* Requirement *
Go through the entries below and tally each line holding the string "které". Return the number only.

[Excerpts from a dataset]

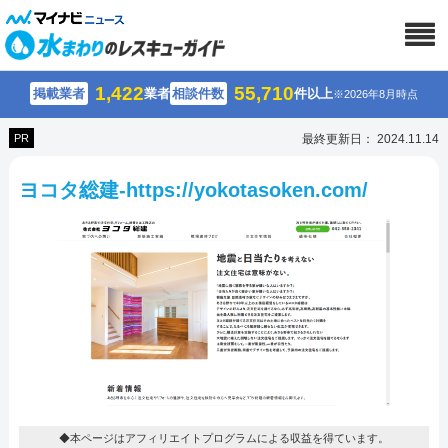
1,422
55,710
掲載業者
業者
相談件数
件以上
※2026年8月時点
PR
最終更新日： 2024.11.14
ヨコタ総建-https://yokotasoken.com/
◆本ページはアフィリエイトプログラムによる収益を得ています。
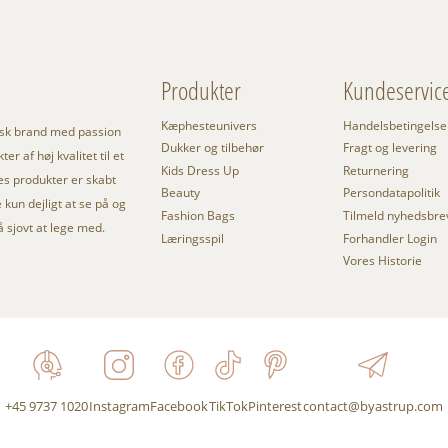
Produkter
Kundeservic
Kæphesteunivers
Handelsbetingelse
nsk brand med passion
Dukker og tilbehør
Fragt og levering
er af høj kvalitet til et
Kids Dress Up
Returnering
res produkter er skabt
Beauty
Persondatapolitik
kun dejligt at se på og
Fashion Bags
Tilmeld nyhedsbre
så sjovt at lege med.
Læringsspil
Forhandler Login
Vores Historie
+45 9737 1020
Instagram
Facebook
TikTok
Pinterest
contact@byastrup.com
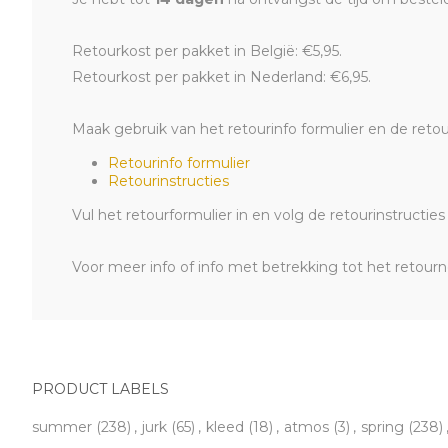
Retourkost per pakket in België: €5,95.
Retourkost per pakket in Nederland: €6,95.
Maak gebruik van het retourinfo formulier en de retou
Retourinfo formulier
Retourinstructies
Vul het retourformulier in en volg de retourinstructi
Voor meer info of info met betrekking tot het retour
PRODUCT LABELS
summer
(238)
,
jurk
(65)
,
kleed
(18)
,
atmos
(3)
,
spring
(238)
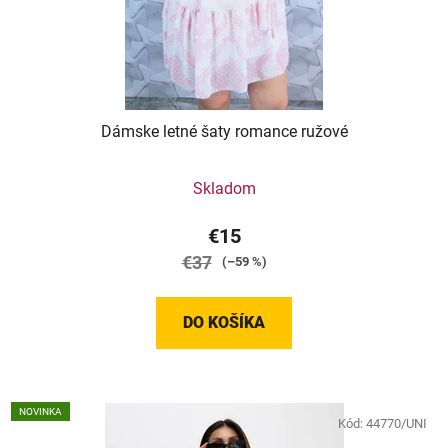
Dámske letné šaty romance ružové
Skladom
€15
€37
(–59 %)
DO KOŠÍKA
NOVINKA
Kód:
44770/UNI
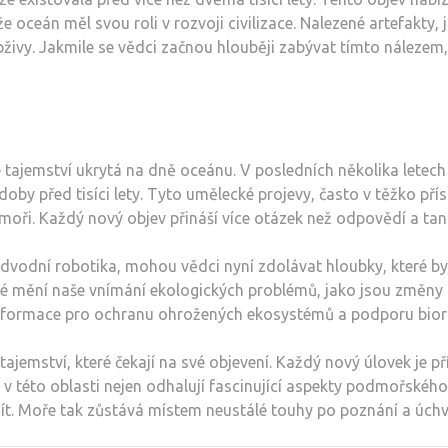
oceán měl svou roli v rozvoji civilizace. Nalezené artefakty, 
bživy. Jakmile se vědci začnou hlouběji zabývat tímto náleze
e
tajemství ukrytá na dně oceánu. V posledních několika letech 
 z doby před tisíci lety. Tyto umělecké projevy, často v těžko 
moři. Každý nový objev přináší více otázek než odpovědí a tanč
dvodní robotika, mohou vědci nyní zdolávat hloubky, které byl
také mění naše vnímání ekologických problémů, jako jsou změny 
nformace pro ochranu ohrožených ekosystémů a podporu bior
emství, které čekají na své objevení. Každý nový úlovek je pří
éto oblasti nejen odhalují fascinující aspekty podmořského ži
řijít. Moře tak zůstává místem neustálé touhy po poznání a úc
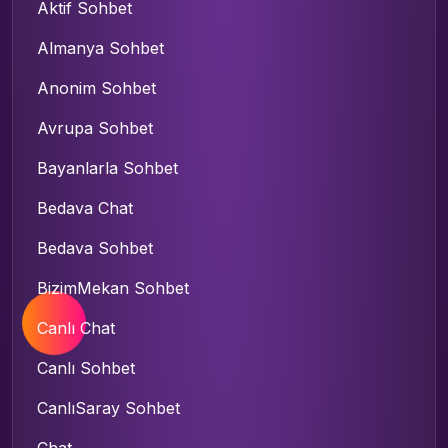
Aktif Sohbet
Almanya Sohbet
Anonim Sohbet
Avrupa Sohbet
Bayanlarla Sohbet
Bedava Chat
Bedava Sohbet
BizimMekan Sohbet
Canlı Chat
Canlı Sohbet
CanlıSaray Sohbet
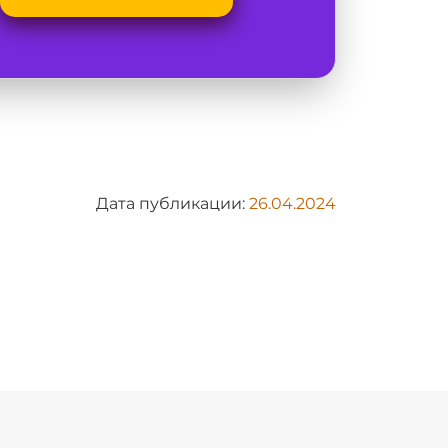
Дата публикации:
26.04.2024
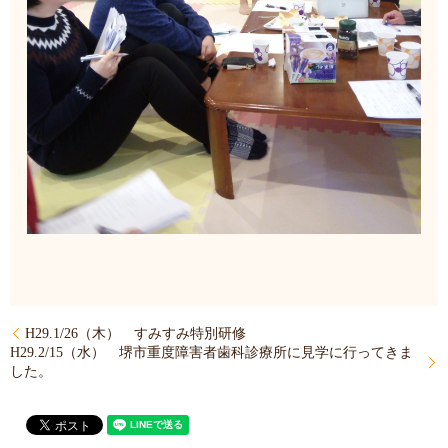
H29.1/26（木） すみすみ特別研修
H29.2/15（水） 堺市重度障害者歯科診療所に見学に行ってきま
した。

* Your response *
2